«I frequentatori dei teatri di questo mondo non saprebbero reggervi. Perché è sangue del loro sangue e sostanza della sostanza di quegli anni irreali, inconcepibili, irraggiungibili da qualsiasi vigile intelletto, inaccessibili a qualsiasi ricordo e conservati soltanto in un sogno cruento, di quegli anni in cui personaggi da operetta recitarono la tragedia dell’umanità».
Gli ultimi giorni dell’umanità (1922) è il vertice dell’opera di Karl Kraus (1874-1936), è la supernova che esplodendo ha concentrato il lavoro infinito di un talento smisurato. Tutti i suoi saggi, i suoi aforismi, le sue liriche convergono verso questo testo dedicato ad una rappresentazione impossibile, creata per non essere mai rappresentata. Una rappresentazione teatrale che coinvolge una lunga quantità di stili letterari ed una infinità di argomenti, affrontati in un turbine di genialità, tutto questo fondale viene costruito per raccontare la storia acida della prima guerra mondiale, l’Austria, la mittel-europa e la fine del secolo lungo. Una celebrazione del raccapriccio, del cinismo spietato, del ridicolo della morte e della guerra, quelli che in fondo sono da sempre i temi della satira: politica, religione, sesso e morte. È anche e soprattutto il libro delle contraddizioni, della dicotomia tra quotidiano e straordinario, del chiacchiericcio per le strade e delle dichiarazioni tronfie dei regnanti d’europa, lo stridore della morte e l’encefalogramma piatto delle vita.
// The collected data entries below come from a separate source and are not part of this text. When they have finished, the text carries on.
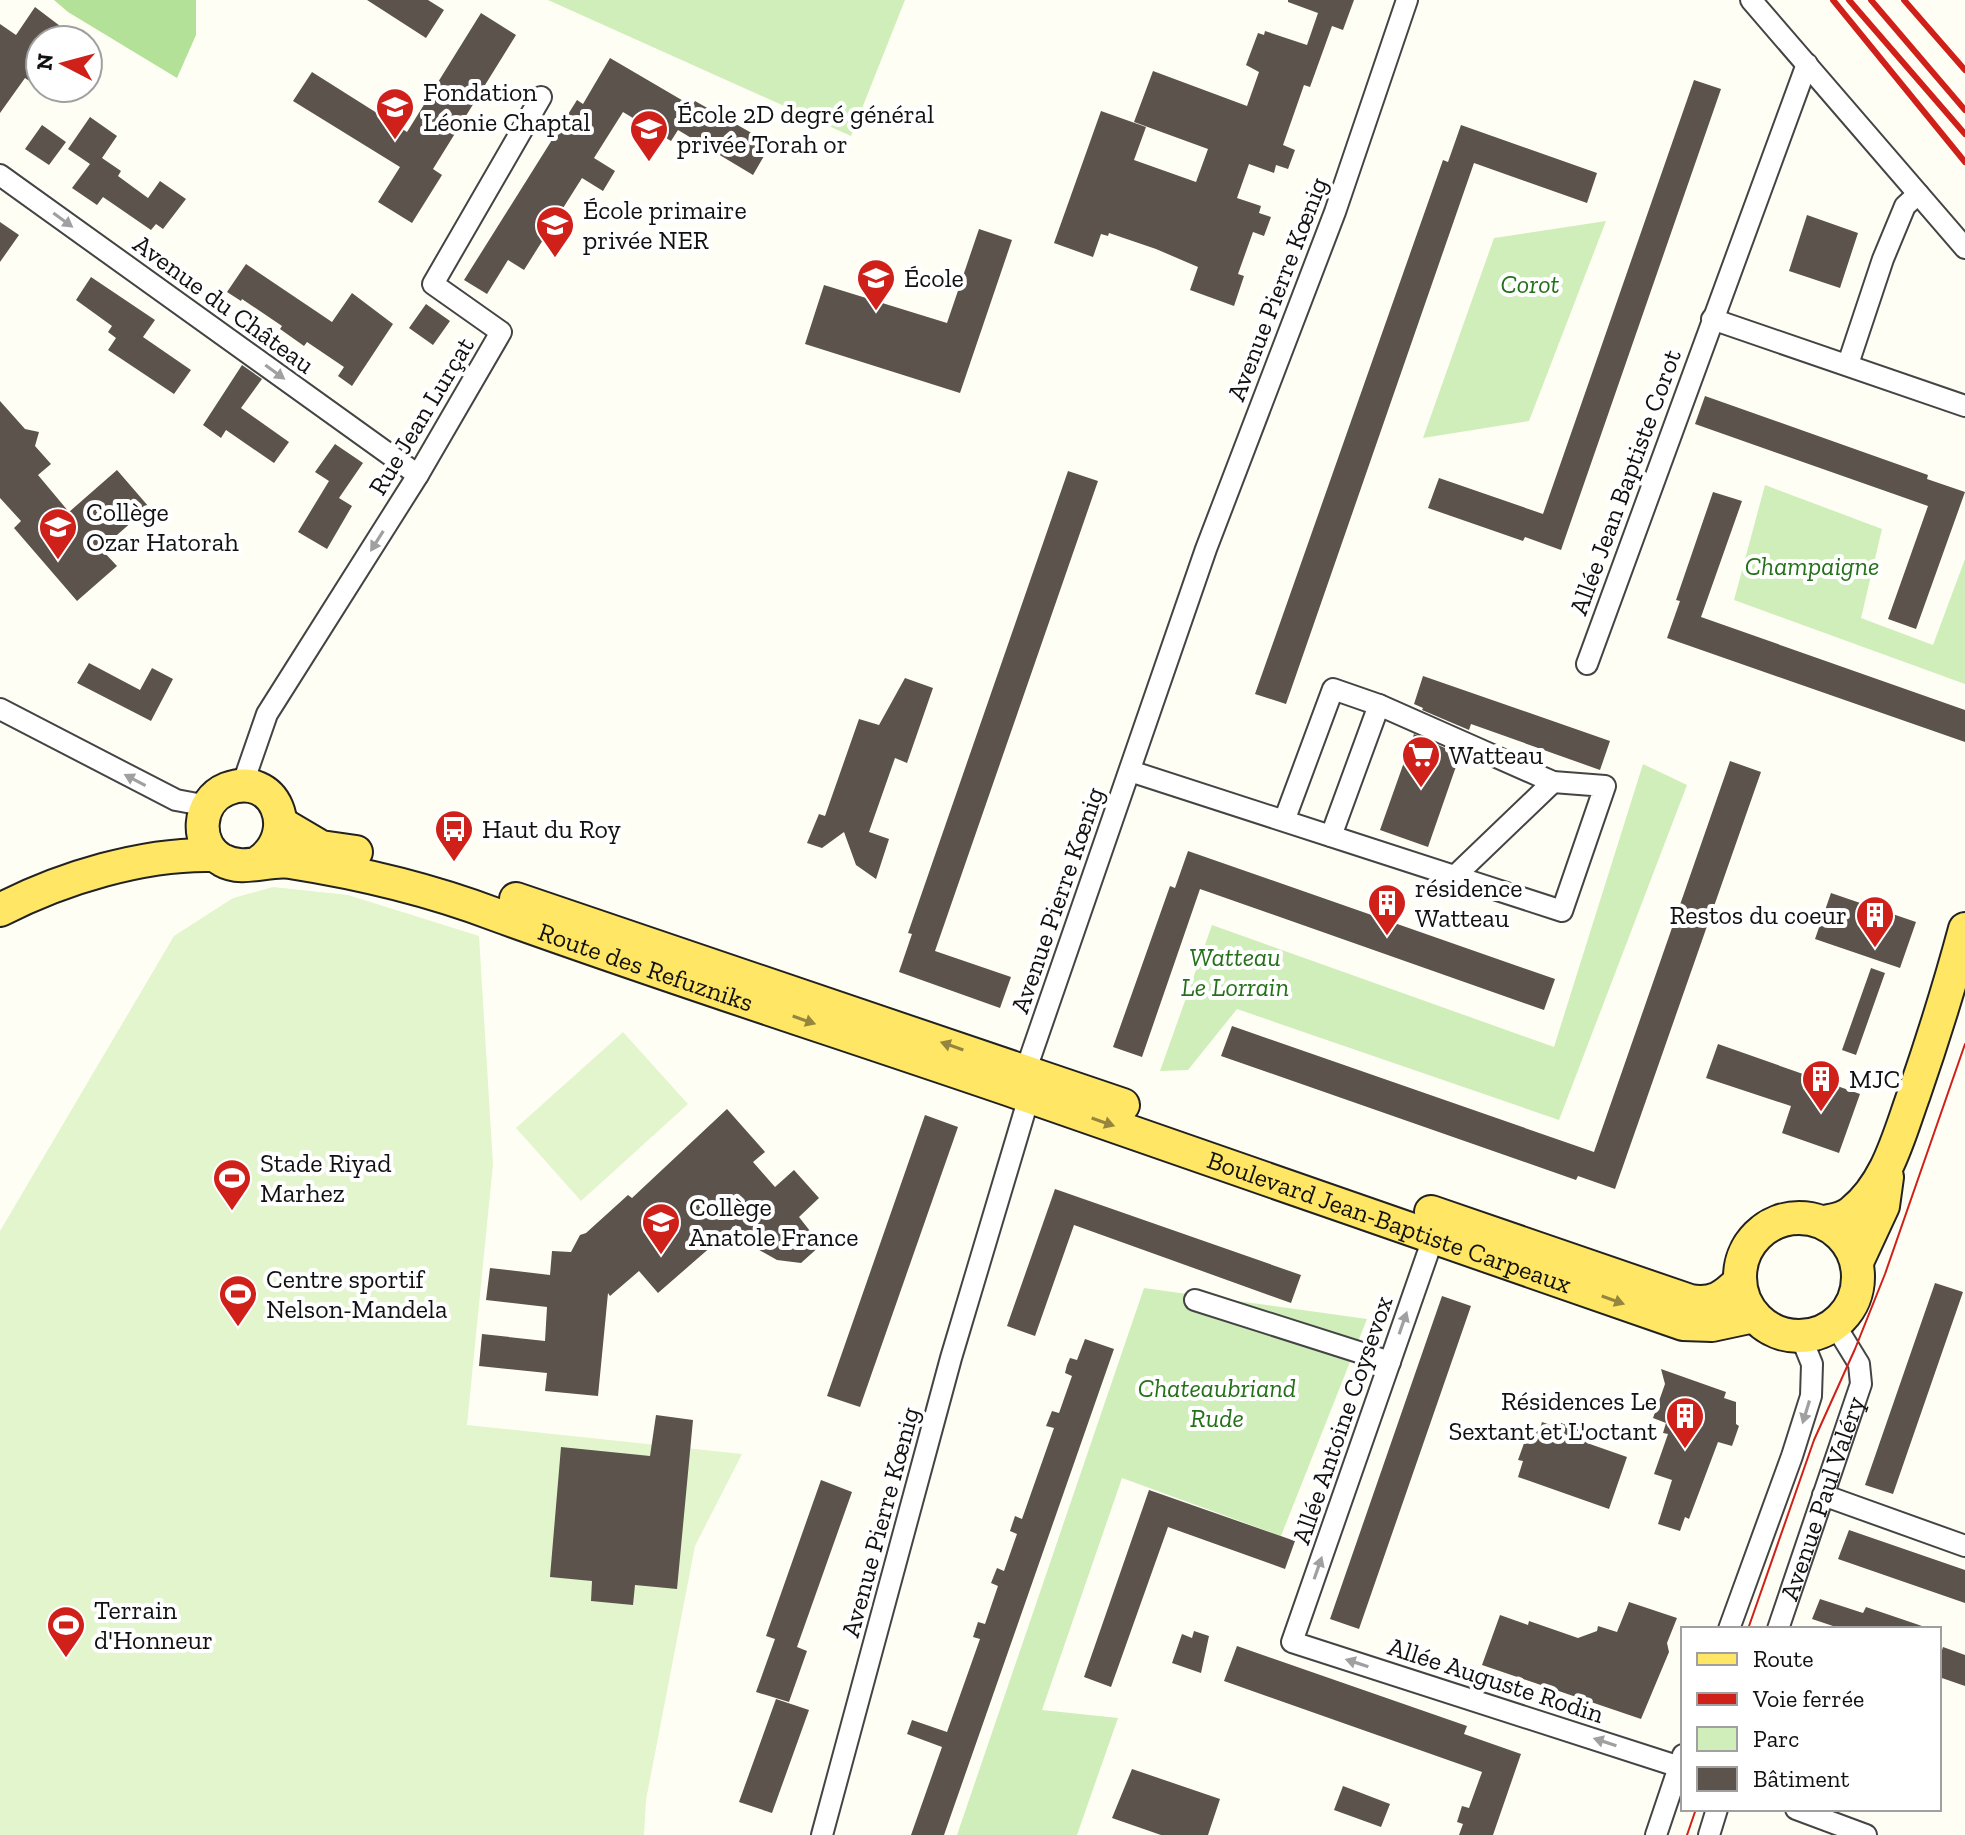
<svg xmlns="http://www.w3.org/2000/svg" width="1965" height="1835" viewBox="0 0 1965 1835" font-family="'Zilla Slab',serif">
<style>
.green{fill:#d0eeb9}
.forest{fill:#b2e197}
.pitch{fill:#e3f5cc}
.building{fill:#5b534c}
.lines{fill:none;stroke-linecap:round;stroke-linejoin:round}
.minor-casing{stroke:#444;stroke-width:24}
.primary-casing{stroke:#222;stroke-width:36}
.minor{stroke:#fff;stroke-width:20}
.primary{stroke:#ffe665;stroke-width:32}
.tram{stroke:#d0201a;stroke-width:2}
.rail{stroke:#d0201a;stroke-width:6}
.oneway{fill:#a0a0a0}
.oneway2{fill:#94863f}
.labels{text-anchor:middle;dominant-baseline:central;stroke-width:8;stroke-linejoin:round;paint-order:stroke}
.poi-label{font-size:26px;fill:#111;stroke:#fff;text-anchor:start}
.park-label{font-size:26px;font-style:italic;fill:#247119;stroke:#fff}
.street-label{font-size:26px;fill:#111;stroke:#fff}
</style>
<rect width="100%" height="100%" fill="#fffef5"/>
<path class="green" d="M548 0H905L851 136Z
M1606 221 1529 421 1423 438 1494 238Z
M1765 485 1882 529 1861 618 1933 645 1965 559V684L1734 600Z
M1643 764 1687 785 1559 1120 1237 1009 1188 1070 1160 1071 1212 925 1554 1047Z
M1144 1288 1367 1319 1281 1536 1122 1478 1042 1710 1118 1718 1077 1835H957Z"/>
<path class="forest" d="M54 0H196V35L177 78 68 12Z"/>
<path class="pitch" d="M273 887 348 895 479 936 493 1164 467 1425 742 1454 695 1546 646 1800 644 1835H0V1231L174 936 233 898Z
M623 1032 688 1104 581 1201 516 1128Z"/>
<path class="building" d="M367 0H428L444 10 426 38Z
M1288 0H1354L1343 30 1332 26 1310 87 1304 85 1283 145 1295 150 1288 169 1276 165 1274 173 1249 164 1237 198 1261 206 1259 213 1271 217 1264 236 1253 232 1238 274 1244 276 1234 306 1190 290 1198 267 1156 249 1109 233 1108 236 1101 234 1093 257 1054 243 1101 111 1146 127 1134 160 1196 182 1208 149 1134 122 1153 71 1247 106 1259 72 1246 65 1258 33 1264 35 1265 31 1307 45 1318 13 1288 2Z
M35 7 64 29 56 40H40V88L25 78 0 113V24L16 35Z
M481 13 516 35 433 169 442 175 412 223 378 202 400 167 293 101 312 72 407 132Z
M610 58 692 106 695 101 771 144 753 175 678 130 671 141 623 112 594 158 615 171 603 191 582 178 524 270 508 260 487 294 464 280 577 100 583 104Z
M1694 80 1721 89 1561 550 1525 537 1523 541 1428 508 1439 478 1543 514Z
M90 117 117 136 102 158 121 171 118 176 148 198 160 181 186 199 163 229 156 224 151 230 103 197 97 205 72 188 90 164 68 149Z
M42 125 66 142 49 165 25 149Z
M1461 125 1597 173 1587 203 1474 163 1286 704 1255 694 1443 160 1448 162Z
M1807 215 1858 233 1840 288 1789 271Z
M0 222 19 235 0 262Z
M979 229 1012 240 960 393 805 344 824 285 947 323Z
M246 264 332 322 352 293 393 324 352 386 338 376 344 367 307 342 304 346 280 329 282 326 242 299 241 301 227 292Z
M91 277 155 320 143 337 191 370 174 394 108 350 116 338 108 332 112 326 76 300Z
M426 304 450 321 433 345 409 328Z
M242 365 262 379 241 408 289 442 274 463 226 430 221 438 203 425Z
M1705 396 1928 475 1927 479 1965 492 1916 629 1888 619 1928 506 1695 424Z
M0 401 25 429 39 432 35 446 51 464 38 475 69 512 117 470 149 507 101 549 117 566 77 601 14 528 21 521 0 498Z
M335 444 363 463 339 498 352 506 327 549 298 532 329 481 315 472Z
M1068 471 1098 481 935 951 1011 977 1000 1008 899 972 912 934 908 933Z
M1713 492 1742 501 1701 617 1965 710V742L1667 638 1680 601 1676 600Z
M89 663 140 690 152 668 173 679 151 721 77 683Z
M1423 676 1610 741 1600 770 1471 724 1469 730 1422 710 1423 708 1414 704Z
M905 678 933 688 907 763 895 758 869 832 889 839 876 879 856 865 844 832 822 848 807 843 819 814 825 816 859 719 879 725Z
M1414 734 1460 755 1428 847 1380 830Z
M1730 761 1761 772 1615 1189 1578 1176 1576 1180 1221 1056 1232 1026 1594 1152Z
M1188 851 1555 979 1544 1010 1200 889 1142 1057 1113 1047 1170 886 1175 888Z
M1831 893 1916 922 1900 968 1815 939Z
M1871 968 1885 973 1856 1055 1842 1050Z
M1718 1044 1860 1094 1839 1153 1782 1133 1791 1106 1706 1078Z
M727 1109 765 1152 753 1162 775 1187 794 1170 819 1198 799 1217 821 1245 801 1263 777 1260 754 1247 736 1225 658 1293 639 1271 610 1296 608 1293 598 1396 545 1391 547 1373 479 1366 482 1334 545 1341 547 1307 486 1300 490 1268 550 1275 552 1251 571 1252 580 1235 586 1233 628 1195 632 1198Z
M925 1115 958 1127 860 1407 827 1396Z
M1055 1189 1301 1275 1291 1303 1074 1225 1035 1336 1007 1326Z
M1935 1283 1963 1292 1893 1494 1865 1485Z
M1442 1296 1471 1306 1359 1629 1330 1619Z
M1085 1339 1114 1349 944 1835H911L942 1747 907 1734 912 1720 947 1732 980 1639 973 1637 978 1622 985 1624 998 1586 991 1583 997 1568 1004 1571 1017 1534 1010 1531 1015 1516 1022 1519 1054 1428 1046 1426 1052 1411 1059 1413 1072 1376 1065 1373 1067 1365 1070 1358 1077 1360Z
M1661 1369 1726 1392 1724 1398 1736 1402V1424L1739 1426 1732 1446 1718 1442 1689 1519 1685 1517 1680 1531 1658 1524 1672 1480 1654 1474 1668 1434 1663 1433 1666 1423 1653 1418 1665 1384Z
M656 1415 693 1420 677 1589 635 1585 633 1605 591 1601 592 1581 550 1577 561 1447 650 1456Z
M1542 1422 1559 1428 1561 1423 1591 1434 1587 1443 1627 1457 1609 1509 1518 1477 1523 1461 1518 1460 1527 1435 1533 1437 1535 1430 1539 1432Z
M821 1480 852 1492 797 1647 807 1651 789 1702 756 1692 775 1639 766 1636Z
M1149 1490 1295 1541 1285 1569 1168 1527 1111 1687 1084 1677Z
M1849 1530 1965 1570V1603L1838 1559Z
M1820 1599 1863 1613 1866 1607 1922 1626 1921 1629H1842L1812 1619Z
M1629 1602 1677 1618 1667 1643 1669 1652 1641 1719 1482 1665 1500 1615 1528 1625 1529 1621 1578 1638 1597 1631 1598 1626 1617 1632Z
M1194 1631 1209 1636 1201 1673 1172 1663 1182 1634 1192 1638Z
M1237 1646 1467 1726 1464 1734 1521 1754 1493 1835H1459L1463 1824 1457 1822 1462 1806 1469 1808 1482 1772 1224 1681Z
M1943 1647 1965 1655V1686L1939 1677V1659Z
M776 1699 809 1710 772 1813 739 1802Z
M1132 1769 1220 1799 1208 1835H1161L1112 1818Z
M1343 1786 1390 1804 1381 1827 1334 1810Z"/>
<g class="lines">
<g class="minor-casing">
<g id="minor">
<path d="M1751 0 1965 248"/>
<path d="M0 175 418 475"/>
<path d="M1712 319 1965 406"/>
<path d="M1848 364 1883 259 1905 206 1918 194"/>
<path d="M1587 664 1807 64"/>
<path d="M0 709 176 800 208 806"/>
<path d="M1130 771C1274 817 1418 865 1562 911L1605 786 1553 782 1379 705 1333 689 1284 821"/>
<path d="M242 786 267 714 418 475 501 332 433 284 541 97"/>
<path d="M1331 836 1379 705"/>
<path d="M1455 876 1553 782"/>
<path d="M1022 1081 1206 549 1335 212 1407 0"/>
<path d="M1437 1227 1292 1642 1683 1768"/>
<path d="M1195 1300 1390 1362"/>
<path d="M1823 1495 1965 1546"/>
<path d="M1729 1629 1792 1456 1811 1396 1812 1364 1801 1337"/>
<path id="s1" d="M1778 1629 1861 1384 1859 1364 1835 1325"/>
<path d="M1796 1809 1866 1835"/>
<path d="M822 1835 951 1358 1029 1097 1028 1087"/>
<path d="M1656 1835 1683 1755"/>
<path d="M1709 1835 1717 1809"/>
</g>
</g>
<g class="primary-casing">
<g id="primary">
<path d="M282 824 321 847 356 852"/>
<path id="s2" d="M259 862C301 833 275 770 227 789 197 801 194 845 222 860 243 872 267 859 290 862 360 873 428 889 494 914 668 977 844 1033 1019 1093 1241 1169 1461 1248 1683 1324L1712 1325 1754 1316"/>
<path d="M516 899 1123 1105"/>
<path d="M0 910C62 878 144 853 214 855"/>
<path d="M1431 1212 1690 1301C1713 1305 1724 1297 1740 1281"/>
<circle cx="1799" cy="1277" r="59"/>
<path d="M1824 1222C1834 1220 1844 1219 1852 1212 1888 1183 1899 1135 1914 1094 1933 1039 1950 985 1965 929"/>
<path d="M1857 1262 1883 1206 1887 1177"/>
</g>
</g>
<use href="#minor" class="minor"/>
<use href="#primary" class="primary"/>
<path class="tram" d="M1748 1629 1814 1440 1855 1349 1885 1274 1965 1044
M1687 1835 1696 1809"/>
<path class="rail" d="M1833 0 1965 162
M1849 0 1965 134
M1871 0 1965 110
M1904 0 1965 70"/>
</g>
<defs><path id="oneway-solid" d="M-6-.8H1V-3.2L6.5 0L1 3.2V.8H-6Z" transform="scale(2)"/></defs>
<g class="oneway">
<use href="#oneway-solid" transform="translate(63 220) rotate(36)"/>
<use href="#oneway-solid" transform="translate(275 372) rotate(36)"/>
<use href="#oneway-solid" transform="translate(377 541) rotate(122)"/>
<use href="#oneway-solid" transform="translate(135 780) rotate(-152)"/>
<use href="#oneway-solid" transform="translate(1403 1323) rotate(-71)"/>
<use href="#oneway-solid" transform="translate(1806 1412) rotate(107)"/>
<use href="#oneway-solid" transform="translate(1318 1568) rotate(-71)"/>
<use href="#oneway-solid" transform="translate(1357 1663) rotate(-162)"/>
<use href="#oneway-solid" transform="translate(1605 1742) rotate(-162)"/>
</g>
<g class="oneway2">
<use href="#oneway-solid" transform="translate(804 1020) rotate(19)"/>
<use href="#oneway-solid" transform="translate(952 1046) rotate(-161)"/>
<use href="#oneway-solid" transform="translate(1103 1122) rotate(19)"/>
<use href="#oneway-solid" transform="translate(1613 1300) rotate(20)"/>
</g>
<defs>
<g id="university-pin" transform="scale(2)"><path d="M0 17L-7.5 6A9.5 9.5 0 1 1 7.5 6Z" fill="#d0201a" stroke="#fff"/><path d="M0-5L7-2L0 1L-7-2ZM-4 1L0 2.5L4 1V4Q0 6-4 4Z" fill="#fff"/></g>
<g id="school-pin" transform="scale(2)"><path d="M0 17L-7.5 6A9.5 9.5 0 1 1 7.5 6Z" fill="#d0201a" stroke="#fff"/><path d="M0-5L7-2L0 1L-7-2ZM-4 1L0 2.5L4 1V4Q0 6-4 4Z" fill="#fff"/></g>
<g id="supermarket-pin" transform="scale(2)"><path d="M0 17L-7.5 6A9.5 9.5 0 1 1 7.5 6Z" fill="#d0201a" stroke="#fff"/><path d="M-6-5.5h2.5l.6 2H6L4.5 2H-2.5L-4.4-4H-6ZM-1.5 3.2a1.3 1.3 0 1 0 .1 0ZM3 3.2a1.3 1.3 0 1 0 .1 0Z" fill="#fff"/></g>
<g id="bus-pin" transform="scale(2)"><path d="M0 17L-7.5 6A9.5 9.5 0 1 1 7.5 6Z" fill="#d0201a" stroke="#fff"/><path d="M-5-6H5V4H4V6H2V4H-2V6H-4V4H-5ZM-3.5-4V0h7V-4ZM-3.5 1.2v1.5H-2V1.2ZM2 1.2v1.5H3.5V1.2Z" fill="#fff"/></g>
<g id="building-pin" transform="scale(2)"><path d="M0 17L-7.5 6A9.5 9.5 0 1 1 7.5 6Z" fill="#d0201a" stroke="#fff"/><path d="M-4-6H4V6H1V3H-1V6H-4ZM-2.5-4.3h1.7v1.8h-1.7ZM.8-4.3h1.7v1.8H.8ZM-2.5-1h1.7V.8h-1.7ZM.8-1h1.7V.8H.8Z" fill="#fff"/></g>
<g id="stadium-pin" transform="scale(2)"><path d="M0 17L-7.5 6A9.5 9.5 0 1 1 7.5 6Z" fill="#d0201a" stroke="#fff"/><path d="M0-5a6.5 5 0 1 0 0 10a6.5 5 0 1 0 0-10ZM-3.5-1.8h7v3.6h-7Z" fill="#fff"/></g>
</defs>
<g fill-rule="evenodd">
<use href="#university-pin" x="395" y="107"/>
<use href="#school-pin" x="649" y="129"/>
<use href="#school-pin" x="555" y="225"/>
<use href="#school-pin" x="876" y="278"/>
<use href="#school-pin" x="58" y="527"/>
<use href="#supermarket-pin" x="1421" y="755"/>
<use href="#bus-pin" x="454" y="829"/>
<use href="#building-pin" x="1387" y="903"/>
<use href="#building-pin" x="1875" y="915"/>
<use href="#building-pin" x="1821" y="1079"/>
<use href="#stadium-pin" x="232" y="1178"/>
<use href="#school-pin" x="661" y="1222"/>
<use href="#stadium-pin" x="238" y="1294"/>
<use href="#building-pin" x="1685" y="1416"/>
<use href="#stadium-pin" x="66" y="1625"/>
</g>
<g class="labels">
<g class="poi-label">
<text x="423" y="92">Fondation<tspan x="423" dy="30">Léonie Chaptal</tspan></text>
<text x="677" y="114">École 2D degré général<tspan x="677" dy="30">privée Torah or</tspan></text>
<text x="583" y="210">École primaire<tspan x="583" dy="30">privée NER</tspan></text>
<text x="904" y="278">École</text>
<text x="86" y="512">Collège<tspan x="86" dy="30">Ozar Hatorah</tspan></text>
<text x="1449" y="755">Watteau</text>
<text x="482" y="829">Haut du Roy</text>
<text x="1415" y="888">résidence<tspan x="1415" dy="30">Watteau</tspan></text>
<text x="1847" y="915" text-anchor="end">Restos du coeur</text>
<text x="1849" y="1079">MJC</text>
<text x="260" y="1163">Stade Riyad<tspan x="260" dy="30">Marhez</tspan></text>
<text x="689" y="1207">Collège<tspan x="689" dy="30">Anatole France</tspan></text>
<text x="266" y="1279">Centre sportif<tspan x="266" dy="30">Nelson-Mandela</tspan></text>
<text x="1657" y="1401" text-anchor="end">Résidences Le<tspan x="1657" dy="30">Sextant et L'octant</tspan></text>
<text x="94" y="1610">Terrain<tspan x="94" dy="30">d'Honneur</tspan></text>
</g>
<g class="park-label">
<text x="1530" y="284">Corot</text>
<text x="1812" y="566">Champaigne</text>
<text x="1235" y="957">Watteau<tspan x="1235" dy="30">Le Lorrain</tspan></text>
<text x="1217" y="1388">Chateaubriand<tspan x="1217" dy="30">Rude</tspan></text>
</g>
<g class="street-label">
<text transform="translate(1277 289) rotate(-69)">Avenue Pierre Kœnig</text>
<text transform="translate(224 304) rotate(36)">Avenue du Château</text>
<text transform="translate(421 416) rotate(-59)">Rue Jean Lurçat</text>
<text transform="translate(1625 482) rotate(-70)">Allée Jean Baptiste Corot</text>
<text transform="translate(1057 900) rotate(-71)">Avenue Pierre Kœnig</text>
<text stroke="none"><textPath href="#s2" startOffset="650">Route des Refuzniks</textPath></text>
<text stroke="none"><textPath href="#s2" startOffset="1436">Boulevard Jean-Baptiste Carpeaux</textPath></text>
<text transform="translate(1342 1420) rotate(-71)">Allée Antoine Coysevox</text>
<text stroke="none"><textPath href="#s1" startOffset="138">Avenue Paul Valéry</textPath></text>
<text transform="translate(880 1522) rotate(-75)">Avenue Pierre Kœnig</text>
<text transform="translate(1496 1680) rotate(18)">Allée Auguste Rodin</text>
</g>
</g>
<rect x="1681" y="1627" width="260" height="184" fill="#ffffff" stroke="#a0a0a0" stroke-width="2"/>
<rect x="1697" y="1653" width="40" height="12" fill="#ffe665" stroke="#a0a0a0" stroke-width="2"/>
<text x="1753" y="1667" font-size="24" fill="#111111">Route</text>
<rect x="1697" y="1693" width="40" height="12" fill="#d0201a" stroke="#a0a0a0" stroke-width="2"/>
<text x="1753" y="1707" font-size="24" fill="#111111">Voie ferrée</text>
<rect x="1697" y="1727" width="40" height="24" fill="#d0eeb9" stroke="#a0a0a0" stroke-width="2"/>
<text x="1753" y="1747" font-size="24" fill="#111111">Parc</text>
<rect x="1697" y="1767" width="40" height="24" fill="#5b534c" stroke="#a0a0a0" stroke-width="2"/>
<text x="1753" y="1787" font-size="24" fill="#111111">Bâtiment</text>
<g transform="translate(64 64) rotate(276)"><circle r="38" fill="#ffffff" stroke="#a0a0a0" stroke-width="2"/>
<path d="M0-6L14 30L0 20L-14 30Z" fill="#d0201a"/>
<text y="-12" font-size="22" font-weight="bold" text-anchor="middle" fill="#111111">N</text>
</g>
</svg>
Fu Kraus l’unico scrittore a prendere posizione rispetto alla guerra seppellendola con uno sghignazzo polmonare e con una valanga di bile verde, Kraus fu l’unico che riuscì a catturare quell’evento immane in tutti i suoi aspetti, e nel momento stesso in cui accadeva, con un’attitudine picaresca paragonabile all’opera di Gunter Grass Il Tamburo di latta (1959). La rappresentazione rimbalza in un frullatore di eventi nei vari luoghi della vicenda bellica e storica, tra le trincee e i più alti luoghi di comando, dall’Hofburg di Vienna ai caffè borghesi fino alle sfere più basse della società, tutto per dipingere un enorme ciclo pittorico scardinando le attitudini dell’essere umano ignaro del proprio destino, incapace di comprendere i punti di svolta di un’era che per la prima volta diviene del tutto incomprensibile ai suoi protagonisti. I destini di un’umanità sciocca e ridicola capace solo di scatenare una fragorosa comicità che pervade tutta l’opera, vengono ingurgitati del dio del massacro che li trascina nel gorgo della morale scomparsa totalmente ignari del loro destino, come per i suonatori del Titanic in un miserere di luoghi comuni.
Karl Kraus è stato il massimo scrittore satirico in lingua tedesca e sicuramente il più dotato del secolo passato, ed ha concentrato quasi tutto in 800 pagine tesissime, per un’invettiva velenosa e tagliente contro il male e i potenti di ogni tempo, un grido contro una guerra da 10 milioni di morti scoppiata oramai 100 anni fa. La tragedia di tutti i tempi dei poveri soldati racchiusa in una sola guerra gigantesca, dove si obbligano gli uomini a sventrasi tra loro mentre inneggiano alla patria ed ai sovrani, un massacro impossibile da spiegare agli uomini, come fossimo tutti dei piccoli Micromega.
Kraus si concentra con maggiore enfasi sui potenti, veri ed occulti responsabili del conflitto, infilza con l’inchiostro i patriottismi e gli sciovinismi d’ogni tempo. Karl Kraus morì nel 1936 lasciandoci una satira gigantesca, valida e profetica per tutti gli accadimenti del nostro tempo e del tempo futuro.